Post War Immigration

A study of the impact of immigration on two countries in Western Europe after the Second World War.

This paper discusses how the impacts of immigration on post war western European societies were considerable and how there is still much debate as to whether or not they are beneficial. It looks at how some of the ‘receiver’ countries have become increasingly cosmopolitan, with a wider knowledge and acceptance of foreign cultures at a cost. In particular, it examines how immigration policies remain a problem in Britain and France and how both social tension and racism appear to have become institutionalised in their societies.
“Hostility and racial tension represents one of the most well documented and controversial issues concerning the impact of immigration.
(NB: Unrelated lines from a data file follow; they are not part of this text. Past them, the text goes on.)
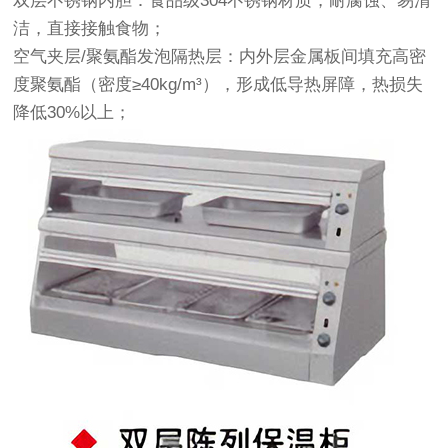
‌双层不锈钢内胆‌：食品级304不锈钢材质，耐腐蚀、易清
洁，直接接触食物；
‌空气夹层/聚氨酯发泡隔热层‌：内外层金属板间填充高密
度聚氨酯（密度≥40kg/m³），形成低导热屏障，热损失
降低30%以上；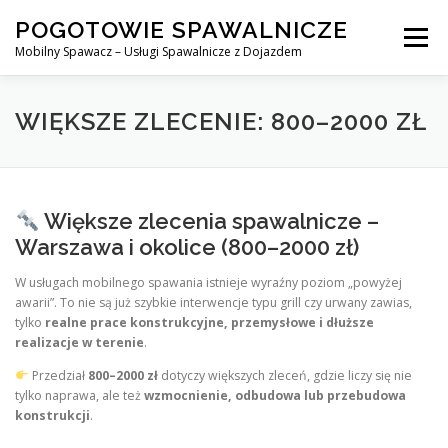
Skip
POGOTOWIE SPAWALNICZE
to
Menu
content
Mobilny Spawacz – Usługi Spawalnicze z Dojazdem
MOBILNY SPAWACZ
WARSZAWA
SPAWACZ
WIĘKSZE ZLECENIE: 800–2000 ZŁ
SPAWANIE MIG/MAG (GMAW)
NASZE USŁUGI
Większe zlecenia spawalnicze –
Warszawa i okolice (800–2000 zł)
KONTAKT
W usługach mobilnego spawania istnieje wyraźny poziom „powyżej
awarii”. To nie są już szybkie interwencje typu grill czy urwany zawias,
tylko
realne prace konstrukcyjne, przemysłowe i dłuższe
realizacje w terenie
.
Przedział
800–2000 zł
dotyczy większych zleceń, gdzie liczy się nie
tylko naprawa, ale też
wzmocnienie, odbudowa lub przebudowa
konstrukcji
.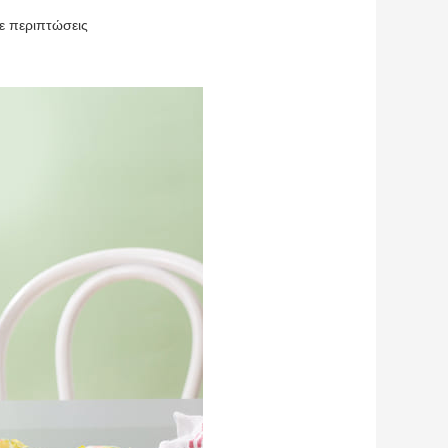
τε περιπτώσεις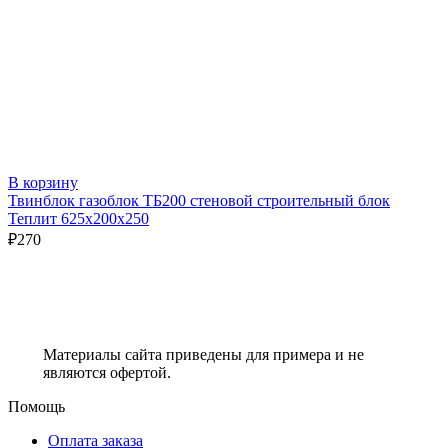
В корзину
Твинблок газоблок ТБ200 стеновой строительный блок
Теплит 625х200х250
₽
270
Материалы сайта приведены для примера и не
являются офертой.
Помощь
Оплата заказа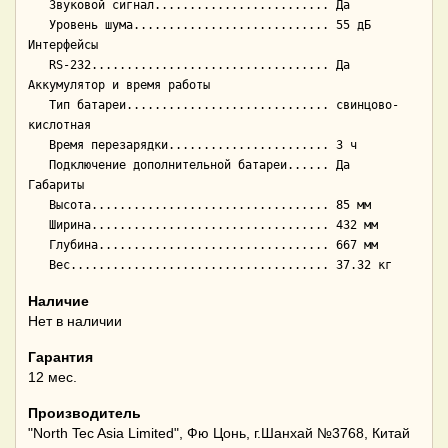
   Звуковой сигнал......................... Да

   Уровень шума............................ 55 дБ

Интерфейсы

   RS-232.................................. Да

Аккумулятор и время работы

   Тип батареи............................. свинцово-
кислотная

   Время перезарядки....................... 3 ч

   Подключение дополнительной батареи...... Да

Габариты

   Высота.................................. 85 мм

   Ширина.................................. 432 мм

   Глубина................................. 667 мм

Наличие
Нет в наличии
Гарантия
12 мес.
Производитель
"North Tec Asia Limited", Фю Цонь, г.Шанхай №3768, Китай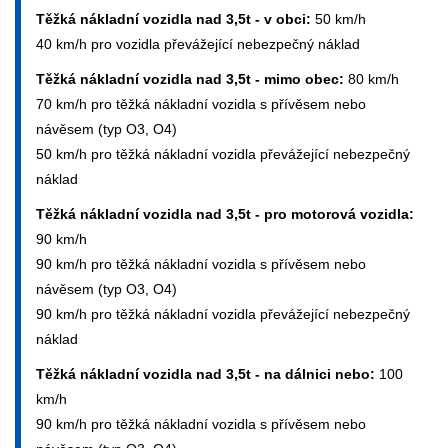
Těžká nákladní vozidla nad 3,5t - v obci:
50 km/h
40 km/h pro vozidla převážející nebezpečný náklad
Těžká nákladní vozidla nad 3,5t - mimo obec:
80 km/h
70 km/h pro těžká nákladní vozidla s přívěsem nebo
návěsem (typ O3, O4)
50 km/h pro těžká nákladní vozidla převážející nebezpečný
náklad
Těžká nákladní vozidla nad 3,5t - pro motorová vozidla:
90 km/h
90 km/h pro těžká nákladní vozidla s přívěsem nebo
návěsem (typ O3, O4)
90 km/h pro těžká nákladní vozidla převážející nebezpečný
náklad
Těžká nákladní vozidla nad 3,5t - na dálnici nebo:
100
km/h
90 km/h pro těžká nákladní vozidla s přívěsem nebo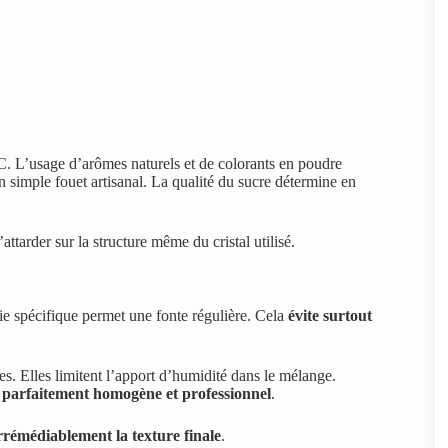
°C. L’usage d’arômes naturels et de colorants en poudre
un simple fouet artisanal. La qualité du sucre détermine en
’attarder sur la structure même du cristal utilisé.
rie spécifique permet une fonte régulière. Cela
évite surtout
s. Elles limitent l’apport d’humidité dans le mélange.
 parfaitement homogène et professionnel
.
rrémédiablement la texture finale
.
Western European societies were by no means unaccustomed to minority persecution, yet the discrimination against skin colour, realised in the form of the 1962 Commonwealth Immigrations Act and frequent rioting in both France and Britain, created unprecedented social tension. Some feared conflict was inevitable the moment the Empire Windrush landed at Tilbury docks from Jamaica in 1948 – the first commonwealth immigrants to settle in the country. Subsequent riots in Liverpool, Birmingham, Nottingham and Middlesbrough appeared to confirm such fears and together with the murder of Algerian immigrants in the southern France set a precedent for social unrest and racism that is still very much a part of modern European society.”